During our case studies in Uganda and Bangladesh we found many examples of local people helping others. The development arm of the Catholic Church in Uganda received assorted items worth US$3000 from Ugandans based in the United Kingdom (UK) following the floods as well as items donated by university students and the Rotary club, while the Anglican Church received 3000 tonnes of food donations collected from churches in other parts of the country. The Bangladesh Knitwear Manufacturer and Exporter Association (BKMEA) have their own relief fund which can be used in short notice and supplemented by funds collected from members. BKMEA recent responses include BDT 8.40 million (US$ 120,000) spent on relief items following cyclone Aila and BDT 1.25 million (US$18,000) spent on relief after the 2007 floods.
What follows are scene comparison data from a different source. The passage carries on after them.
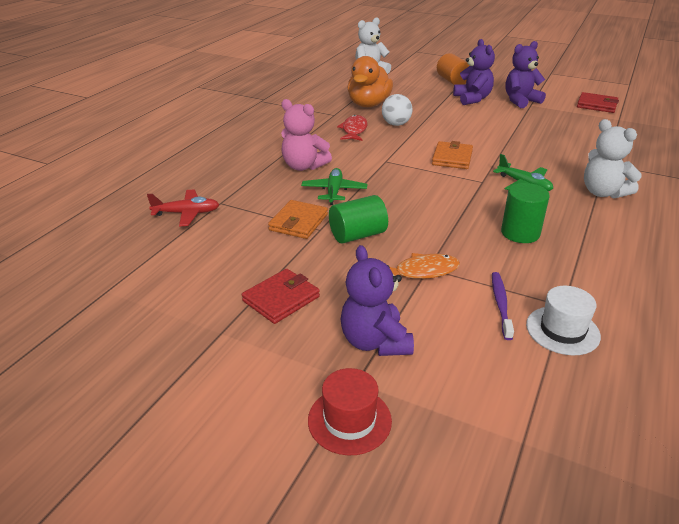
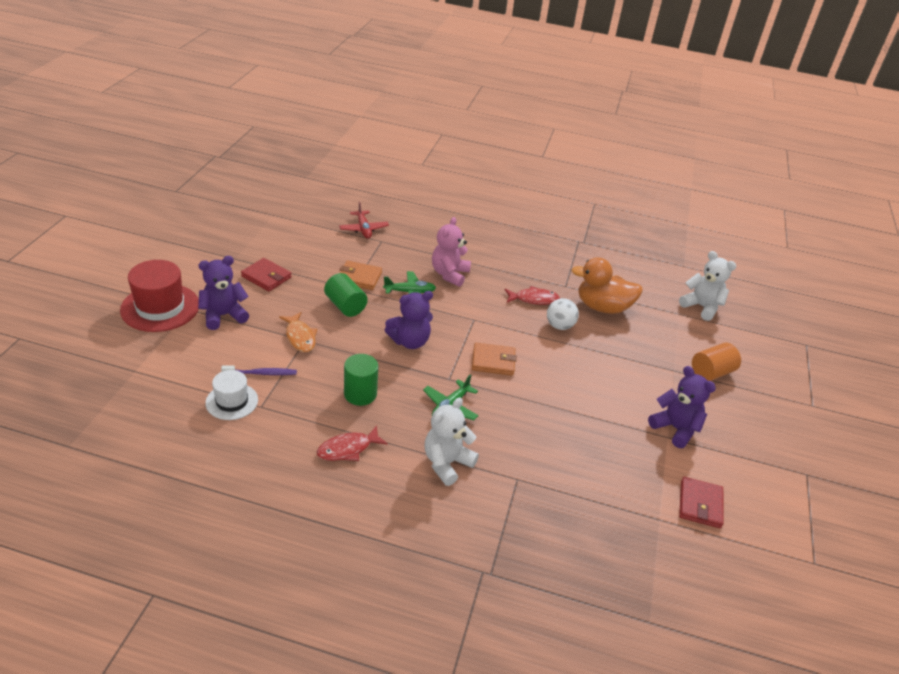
camera: 75 degrees right, 5 degrees up
red hat [308,368,392,455] -> red hat [120,260,199,332], size x1.65
purple teddy bear [453,39,495,105] -> purple teddy bear moved to [385,291,433,349]
none -> red fish [317,425,388,461]

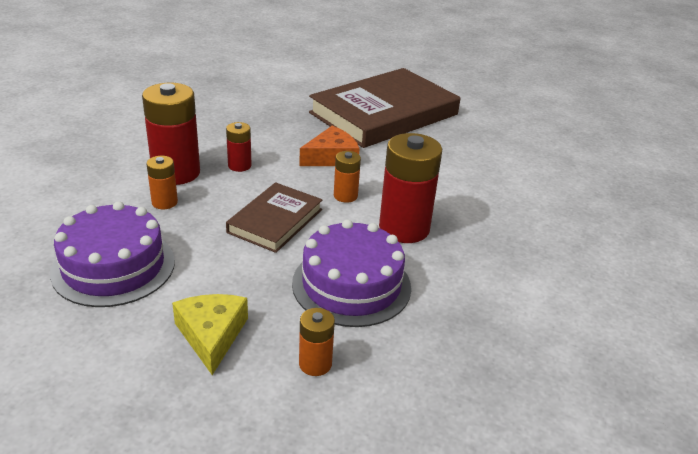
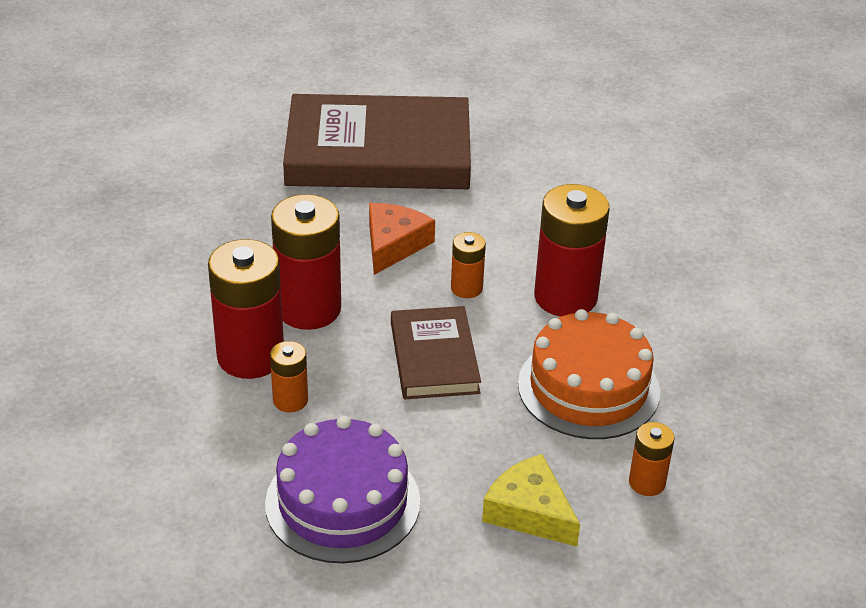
camera: 35 degrees left, 5 degrees up
red battery [226,122,252,172] -> red battery [271,194,341,330], size x1.97
purple cake [292,219,411,327] -> orange cake [518,309,660,439]
brown book [309,68,461,148] -> brown book turned 75 degrees clockwise [283,94,471,189]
In one study area in Bangladesh the local community leaders have been organised into a disaster committee by a local NGO. Over 90% of inhabitants in that area have mobile phones so when a particular weather pattern occurs that indicates floods or a cyclone is on the way, local leaders text other community members telling them to evacuate. The leaders use their own funds to pay local boatmen to take people and assets to higher ground. Following the recent landslides in Uganda, the international community decided it wasn’t necessary to mount an appeal due to the overwhelming domestic response.
So if individuals, groups and governments in affected countries endeavour to help those affected do they have the recognition and voice they deserve? Or do we place too much emphasis on domestic actors, perhaps expecting too much of them? “Many in the capital Port-au-Prince picked away at shattered buildings with bare hands, sticks and hammers hoping to find loved-ones alive.(4) “Maybe the community, already traumatized by events, shouldn’t have to search for loved ones, alternatively when international agencies come in they don’t want to be brushed aside. “Many people were happy with the increased focus on supporting local organisations” reports the Listening Project. However, some respondents complained that the strengths of local people are overlooked “why don’t you value local knowledge and capacity? We have engineers and experts too” while “people in several places were critical or the large number of ….briefcase NGOs and wallet NGOs” of such organisations.(5) Language barriers are often cited as a reason why local staff feel marginalised, with meetings being conducted in rapid English, a criticism that has also been levelled in such a high profile disaster such as Haiti. The presence of expatriate staff can either stifle debate or promote too much focus on them, as they are seen as providers of resources. As for governments, where states are weaker, international actors can step up – where the domestic system is stronger, international actors can take a less prominent role focusing their activities on specific areas of response.
Those from the affected country who respond to crises should have the voice and recognition they deserve. Their contribution to humanitarian assistance should be acknowledged and counted. Their particular strengths should be utilized, their capacity analysed, and support offered where recognized and needed. Making domestic response much more visible, both in terms of its scale and its inter-relation with international aid, will help to get the balance right.
(1) CDA Collaborative Learning Project. March 2010. The Listening Project Issue Paper: Structural Relationships in the Aid System.
(2) GHA report 2010
(3) Data not available for 2003
(4) Reuters, (Cawthrone, A and Brown, T. Jan 2010) Who’s running Haiti? No one, say the people. Available at http://www.alertnet.org/thenews/newsdesk/N14205092.htm
(5) CDA Collaborative Learning Projects. June 2010. The Listening Project Issue Paper: The Role of Staffing Decsisions.